Collett’s reign was broken by Maureen Orcutt, who won three straight North & South titles from 1931-33, only to be usurped by Estelle Lawson Page, who proceeded to capture a record seven North & South victories between 1935 and 1945. Interestingly, Page’s initial win in 1935 marked the first North & South triumph by a female player from the South – she hailed from nearby Chapel Hill, where her father was a professor at the University of North Carolina.

Page had a counterpart on the men’s side, as two-time national collegiate champion and Princeton University graduate George Dunlap Jr. matched her by winning a men’s record seven North & South titles, all between 1931 and 1942. Dunlap, the son of the co-founder of the Grosset and Dunlap publishing house, earned his lone U.S. Amateur victory in 1933 and played on three winning USA Walker Cup Teams of the era.

This was truly the heyday of the career amateur, and many U.S. Amateur champions duplicated their national success at Pinehurst, including Harvie Ward, Dick Chapman and Bill Campbell, a two-time USGA president who won four North & Souths over a 17-year span (1950-1967), as well as the 1964 U.S. Amateur. Ward, a North Carolina native best known for competing in “The Match” with Ken Venturi against Ben Hogan and Byron Nelson, and Chapman also hold the distinction of being the only two players to have won the U.S., British and Canadian Amateur championships.

On the women’s side, players such as Babe Zaharias, Peggy Kirk and three-time champion Louise Suggs used success in the North & South as a springboard to professional success. All three were founding members of the LPGA Tour in 1950, but not before Zaharias and Suggs battled for 20 holes in a memorable 1949 North & South Women’s final, with Zaharias prevailing over defending champion Suggs in front of 2,500 spectators.

Barbara McIntire is the last career amateur to dominate the North & South, capturing six titles between 1957 and 1971, while earning six berths on the USA Curtis Cup Team and also winning two U.S. Women’s Amateurs, in 1959 and 1964. She went on to serve for several years on the USGA Women’s Committee and was its chairman in 1995-96.

In more recent decades, the roll of North & South winners is sprinkled with players who have gone on to professional glory, including Jack Nicklaus, Hollis Stacy, Curtis Strange, Corey Pavin, Hal Sutton, Davis Love III, Morgan Pressel and Yani Tseng.

Nicklaus captured the North & South in 1959 at age 19, just weeks before he won his first of two U.S. Amateurs. His recollection, as recounted by author Lee Pace in The Spirit of Pinehurst, resonates as players prepare for the two U.S. Opens on the restored Course No. 2.

“Back then the fairways were firm and the greens were firm,” Nicklaus said. “There was virtually no rough. The ball ran through the fairways into the trees. … There weren’t really many good scores back then. I didn’t feel I played all that badly, but I wasn’t near par when I won.” (Newspaper accounts had Nicklaus with approximate scores of 79-76 in the 36-hole final.)

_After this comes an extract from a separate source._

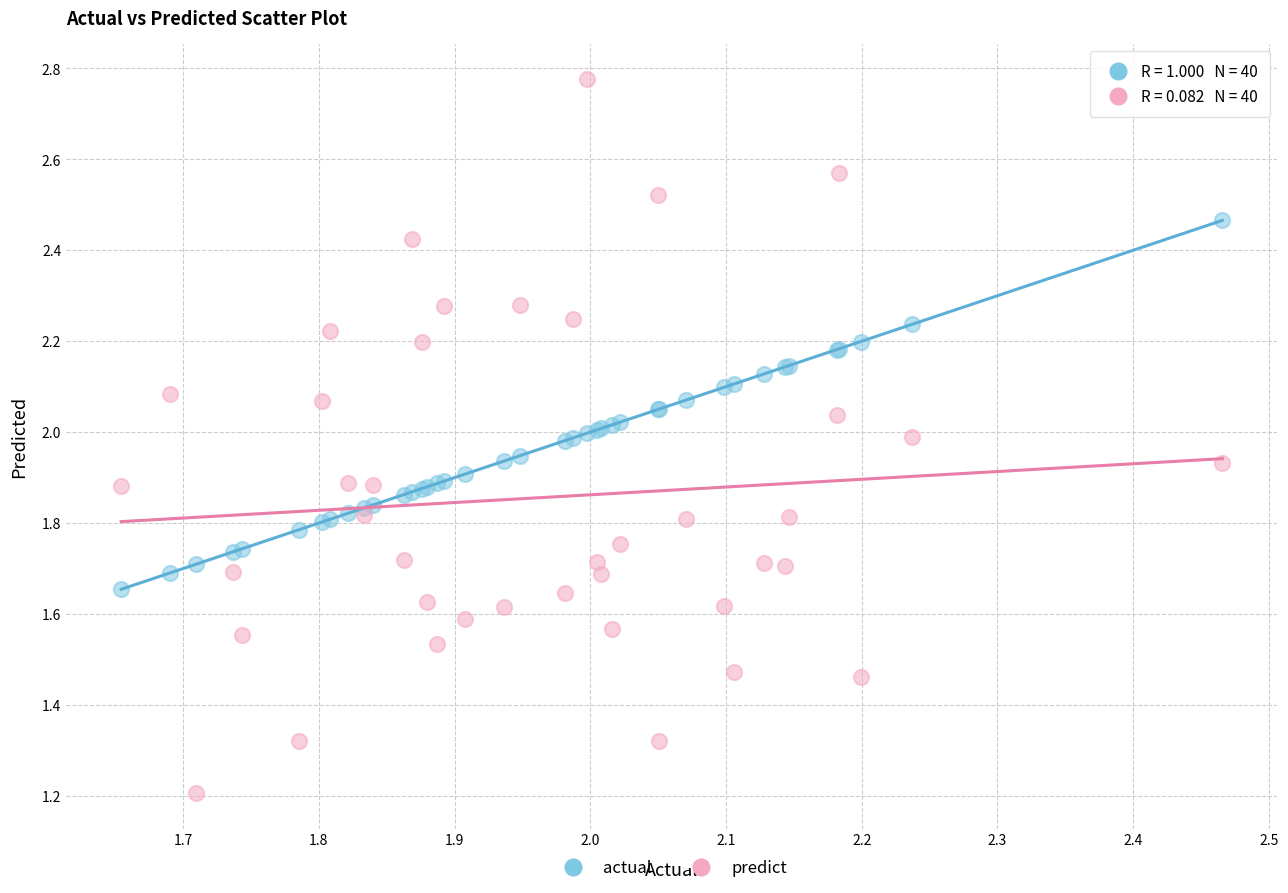

Which series reaches the maximum Y coordinate?

predict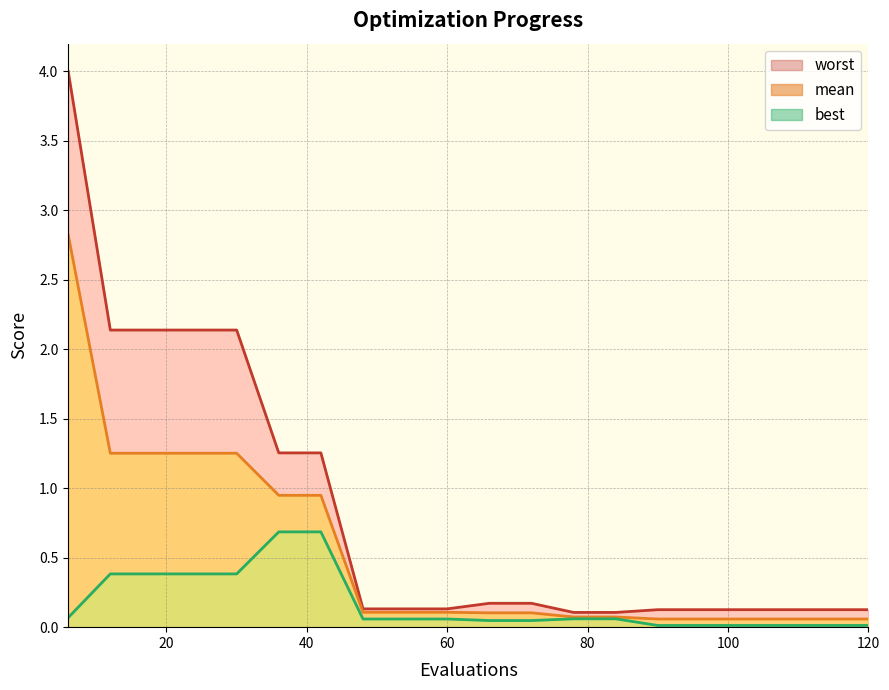

What is the value of the worst point at the 12th from the left?

0.2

Nicklaus has an additional Pinehurst distinction, as part of the only father-son duo to win the North & South. When his son Jackie prevailed in 1985, Jack followed his matches throughout, and later quipped, “It’s not easy being a father to a famous golfer.” Several months later, Jack would win the 1986 Masters, his 18th and final major, with Jackie on the bag.

Pressel became the youngest North & South Women’s champion in 2004 at age 16, and in 2005 she squared off with Tseng in one of the most engaging matches in North & South history. Pressel shot 67 and Tseng 68 (with the usual match-play concessions) over the first 18 holes of their 36-hole final match, and the duel went 39 holes before Tseng prevailed. Pressel went on to become the youngest major champion in LPGA history, and Tseng is the youngest player, male or female, to earn five major-championship victories.

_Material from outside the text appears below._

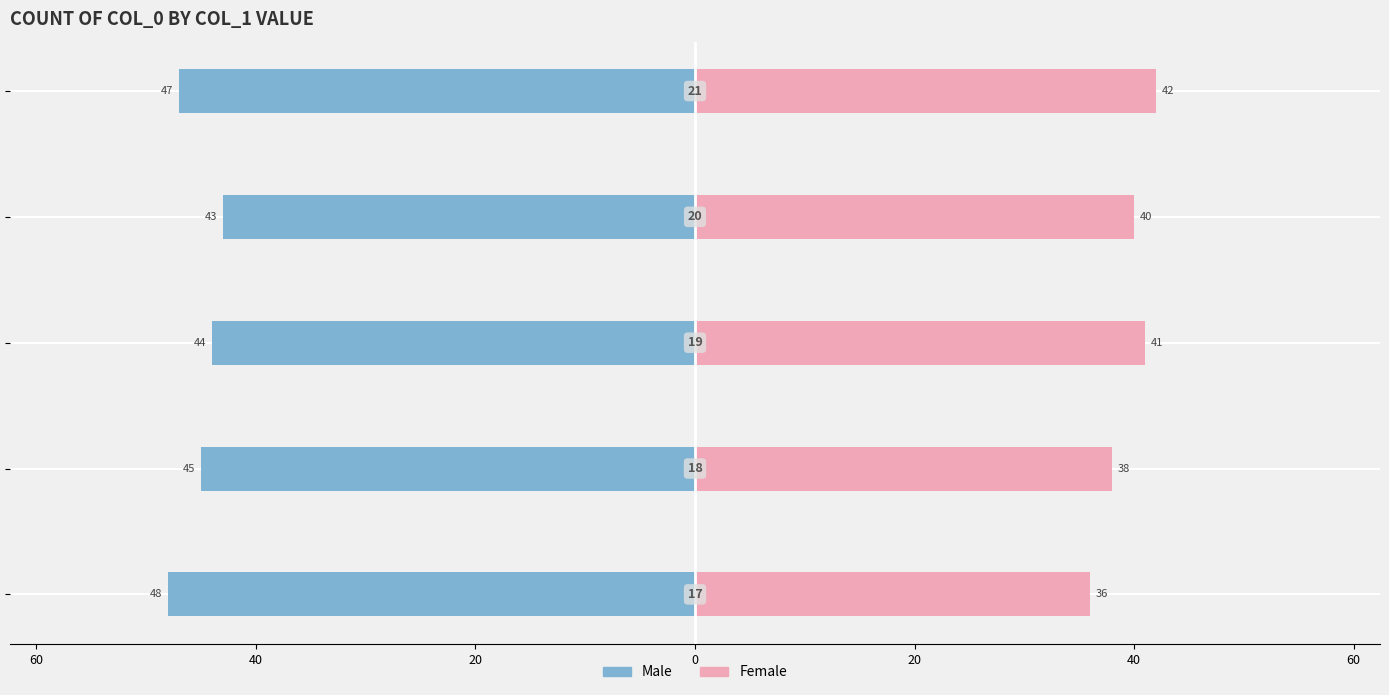

What is the difference between the second highest and second lowest values in the Male series?

3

Senior championships for men and women were instituted in the 1950s, and the North & South Juniors were founded in 1979. All the while, through more than a century of play uninterrupted by the two World Wars, the North & South has continued to celebrate amateur competition and, as Tufts of Pinehurst’s founding family once described it: “To provide an annual gathering of those who love the game, rather than a spectacle.”